## DATA EXCERPT:
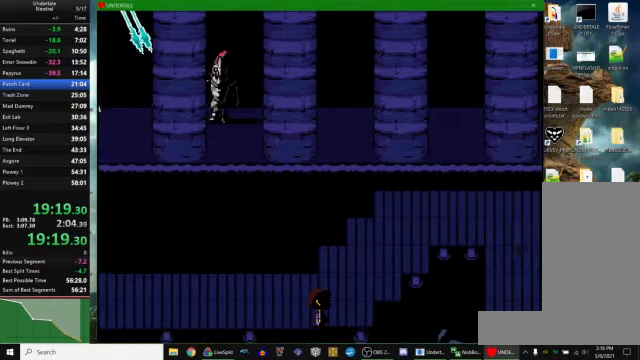
{"keys": ["right", "up"], "events": [[267, "up", "down"]]}
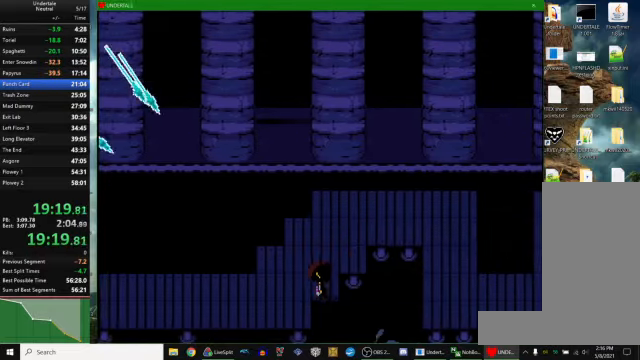
{"keys": ["right"], "events": [[467, "up", "up"]]}
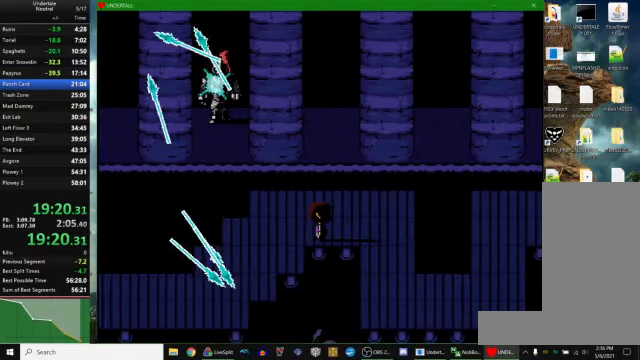
{"keys": ["down", "right"], "events": [[100, "down", "down"]]}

## WHAT YOU WILL DO:
Quote the preceding listing precisely and completely, omitting its images.

## EXPECTED ANSWER:
{"keys": ["right", "up"], "events": [[267, "up", "down"]]}
{"keys": ["right"], "events": [[467, "up", "up"]]}
{"keys": ["down", "right"], "events": [[100, "down", "down"]]}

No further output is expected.